According to the FEC regulations, a PAC is controlled by a lobbyist if the lobbyist has a "primary role" in setting up the PAC, or directs its "governance or operations," noted Lawrence H. Norton, of counsel to Womble Carlyle Sandridge & Rice. The FEC instructs those with questions to consult the secretary of the Senate and the clerk of the House, which have signaled that a PAC is lobbyist-controlled if a PAC board member or treasurer is a lobbyist.

"That leaves an awful lot of gray area," said Norton, who was previously general counsel to the FEC. "What if there's not a formal board? What if you actively participate in decisions, but you're not formally a member of the board? And what does 'establish' mean?" He added: "The rules are convoluted and difficult to enforce."

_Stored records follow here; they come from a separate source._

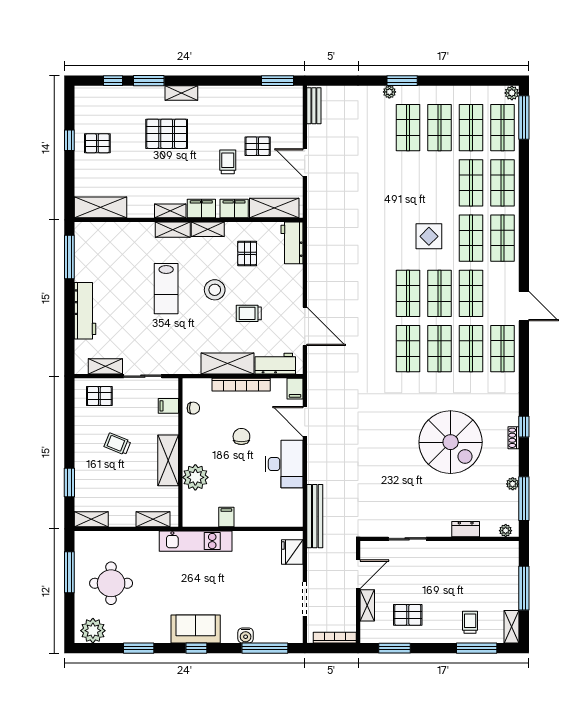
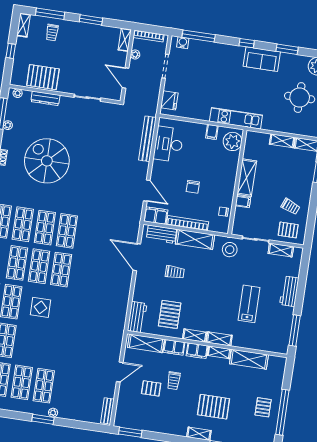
window: (69, 140) -> (282, 412), width x3.17
pallet: (97, 143) -> (263, 407), turned 90
door: (305, 163) -> (120, 372), hinge flipped
shelving: (100, 207) -> (249, 359), moved
pallet: (247, 253) -> (170, 314), width x1.50, depth x1.42
lab bench: (166, 289) -> (249, 304), moved
stool: (215, 290) -> (230, 250), moved
workbench: (85, 311) -> (289, 291), width x0.73
filing cabinet: (295, 389) -> (156, 216), width x2.00
filing cabinet: (168, 406) -> (243, 202), moved
trolley: (117, 444) -> (291, 206), moved
desk: (284, 464) -> (169, 144), moved
plant: (195, 477) -> (233, 141), moved
bench: (315, 516) -> (147, 139), moved
shelving: (153, 519) -> (282, 141), moved
dresser: (466, 529) -> (45, 98), width x1.44
door: (358, 574) -> (126, 78), hinge flipped
window: (524, 588) -> (11, 51), width x0.46
shelving: (367, 605) -> (125, 40), moved
plant: (350, 609) -> (135, 54), added
pallet: (408, 615) -> (43, 77), moved, width x1.50, depth x1.42
sofa: (196, 629) -> (262, 59), moved
water cooler: (246, 635) -> (183, 43), moved
window: (394, 648) -> (91, 20), moved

A little-noticed side effect of the new bundling regulations may be to shed fresh light on so-called leadership PACs, which have exploded despite controversy in recent years. Lawmakers often register their personal PACs under generic-sounding names that give no clue who controls them. But the new bundling rules for the first time require leadership PACs to file amended forms identifying themselves as such. Already, more than half a dozen new leadership PACs have come to light, including the House Conservatives Fund, sponsored by Rep. Patrick McHenry, R-N.C., which collected more than $1 million in the 2008 cycle.

Norton acknowledged that some politicians will simply acknowledge bundling with a wink and a nod, and that some lobbyists will skate under the reporting threshold by rounding up no more than $16,000 in any six-month period. "I think that you're going to see a proliferation of micro-bundlers," he predicted.

Still, the new bundling rules represent just one more danger zone for lobbyists at a time of heightened ethics sensitivity in Washington. First, they'll have to figure out just what the new regulations mean. Then they'll have to figure out just how badly they want credit for their bundled contributions. Noted Norton: "At the very least, there will be information in the public domain that wasn't previously there."